== DATA PROVIDED ==
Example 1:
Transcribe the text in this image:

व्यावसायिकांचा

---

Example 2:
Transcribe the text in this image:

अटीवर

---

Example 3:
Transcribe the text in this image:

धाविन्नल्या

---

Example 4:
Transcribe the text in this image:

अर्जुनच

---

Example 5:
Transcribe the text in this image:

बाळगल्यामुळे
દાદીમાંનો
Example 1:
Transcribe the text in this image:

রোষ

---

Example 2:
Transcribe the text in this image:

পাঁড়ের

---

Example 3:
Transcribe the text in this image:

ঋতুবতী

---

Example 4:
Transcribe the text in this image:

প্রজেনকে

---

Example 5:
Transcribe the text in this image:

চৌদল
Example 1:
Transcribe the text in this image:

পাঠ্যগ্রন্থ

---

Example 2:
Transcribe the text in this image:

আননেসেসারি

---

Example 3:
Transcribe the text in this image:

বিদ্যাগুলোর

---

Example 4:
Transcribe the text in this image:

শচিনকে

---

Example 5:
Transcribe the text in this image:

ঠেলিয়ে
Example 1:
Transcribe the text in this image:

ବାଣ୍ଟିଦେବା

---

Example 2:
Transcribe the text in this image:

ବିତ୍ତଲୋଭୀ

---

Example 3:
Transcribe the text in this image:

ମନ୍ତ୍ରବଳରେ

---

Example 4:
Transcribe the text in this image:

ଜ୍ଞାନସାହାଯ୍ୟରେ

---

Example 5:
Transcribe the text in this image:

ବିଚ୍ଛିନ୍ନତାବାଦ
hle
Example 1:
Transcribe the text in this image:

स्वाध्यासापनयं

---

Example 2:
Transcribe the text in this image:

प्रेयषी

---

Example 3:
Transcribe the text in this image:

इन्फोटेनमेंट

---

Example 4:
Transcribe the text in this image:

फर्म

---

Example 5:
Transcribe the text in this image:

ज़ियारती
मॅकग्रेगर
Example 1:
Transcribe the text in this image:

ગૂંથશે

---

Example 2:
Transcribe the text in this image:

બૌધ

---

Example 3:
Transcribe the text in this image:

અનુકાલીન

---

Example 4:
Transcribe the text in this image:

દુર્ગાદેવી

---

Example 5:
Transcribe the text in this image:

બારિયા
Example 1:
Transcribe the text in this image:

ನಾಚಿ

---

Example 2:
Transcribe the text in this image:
===
TASK ITEM — Output the entries exactly. Leave nothing out.

FINISHED EXERCISE —
Example 1:
Transcribe the text in this image:

व्यावसायिकांचा

---

Example 2:
Transcribe the text in this image:

अटीवर

---

Example 3:
Transcribe the text in this image:

धाविन्नल्या

---

Example 4:
Transcribe the text in this image:

अर्जुनच

---

Example 5:
Transcribe the text in this image:

बाळगल्यामुळे
દાદીમાંનો
Example 1:
Transcribe the text in this image:

রোষ

---

Example 2:
Transcribe the text in this image:

পাঁড়ের

---

Example 3:
Transcribe the text in this image:

ঋতুবতী

---

Example 4:
Transcribe the text in this image:

প্রজেনকে

---

Example 5:
Transcribe the text in this image:

চৌদল
Example 1:
Transcribe the text in this image:

পাঠ্যগ্রন্থ

---

Example 2:
Transcribe the text in this image:

আননেসেসারি

---

Example 3:
Transcribe the text in this image:

বিদ্যাগুলোর

---

Example 4:
Transcribe the text in this image:

শচিনকে

---

Example 5:
Transcribe the text in this image:

ঠেলিয়ে
Example 1:
Transcribe the text in this image:

ବାଣ୍ଟିଦେବା

---

Example 2:
Transcribe the text in this image:

ବିତ୍ତଲୋଭୀ

---

Example 3:
Transcribe the text in this image:

ମନ୍ତ୍ରବଳରେ

---

Example 4:
Transcribe the text in this image:

ଜ୍ଞାନସାହାଯ୍ୟରେ

---

Example 5:
Transcribe the text in this image:

ବିଚ୍ଛିନ୍ନତାବାଦ
hle
Example 1:
Transcribe the text in this image:

स्वाध्यासापनयं

---

Example 2:
Transcribe the text in this image:

प्रेयषी

---

Example 3:
Transcribe the text in this image:

इन्फोटेनमेंट

---

Example 4:
Transcribe the text in this image:

फर्म

---

Example 5:
Transcribe the text in this image:

ज़ियारती
मॅकग्रेगर
Example 1:
Transcribe the text in this image:

ગૂંથશે

---

Example 2:
Transcribe the text in this image:

બૌધ

---

Example 3:
Transcribe the text in this image:

અનુકાલીન

---

Example 4:
Transcribe the text in this image:

દુર્ગાદેવી

---

Example 5:
Transcribe the text in this image:

બારિયા
Example 1:
Transcribe the text in this image:

ನಾಚಿ

---

Example 2:
Transcribe the text in this image:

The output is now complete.